Leeches have a peculiar and characteristic method of locomotion, with suction cups at either end of their soft bodies. Holding on firmly to a surface with the suction cup at their rear, they reach forward as far as they can with their heads and attach that cup, then detach the rear and arch forward to bring the rear close to the front, forming their body into a loop, then detach the front and reach forward again. Land-living leeches can move around their mountain or forest environments with few constraints, clinging to a wide variety of surfaces and unconcerned with the orientation or gradient of the surface on which they move.

Research leaders Tomoaki Mashimo of Toyohashi and Fumiya Iida of Cambridge designed the locomotion system of their robot using a tube structure of shower hose, consisting of a flexible tube surrounded by a flexible plate with an S-shaped spirally wound profile which makes it lightweight, flexible and extensible. The robot has a body composed of three flexible tubes connected in parallel by a mechanism containing three gear wheels, each of which engages with the helical groove on one hose. The front end and joining component support suction cups, allowing the robot to attach and detach from surfaces.

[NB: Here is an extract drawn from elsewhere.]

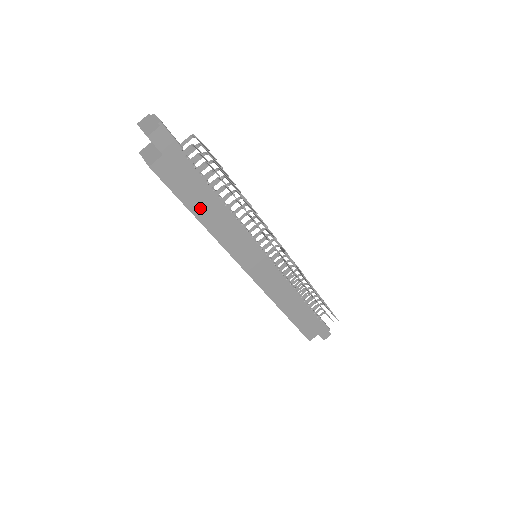
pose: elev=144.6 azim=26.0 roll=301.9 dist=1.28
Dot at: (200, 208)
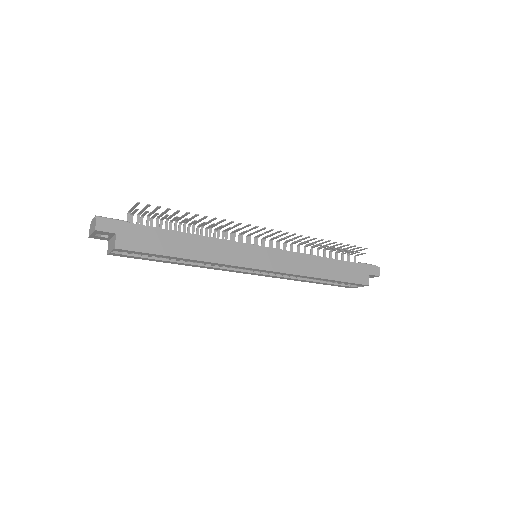
Dot at: (176, 249)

Advancing one gear relative to the other two feeds a length of tube through the joining component, which deforms the entire assembly to bend away from the advancing hose. Manipulating the three gears can make the robot arch its body in any direction, like the leech. Obviously, the robot is called LEeCH (longitudinally extensible continuum-robot inspired by Hirudinea)

"I came up with the idea in the bathroom of my house,” explained Ayato Kanada, lead author of a paper on the research published in the journal Soft Robotics. “The shower hose went wild as if it had a life when I inadvertently turned on the faucet at maximum. Then an idea occurred to me that if I could manipulate a hose, I might be able to make a robot with dynamic movement of a living creature."

In tests, the robot showed itself to be capable of free movement on a vertical wall. In a first for soft robotics, it managed to climb to the top of the wall and then transition to its opposite side by bending over the top. Such movement could be extremely useful in applications such as building inspection and maintenance, and assisting with search and rescue at disaster and conflict sites. Because of the light weight and resilience of the structure, it may also be useful to work as a cobot in proximity to humans, possibly replacing one of its end suckers with a manipulator. The team is now considering the effect of filling the hollow tubes with fluids to manipulate their stiffness.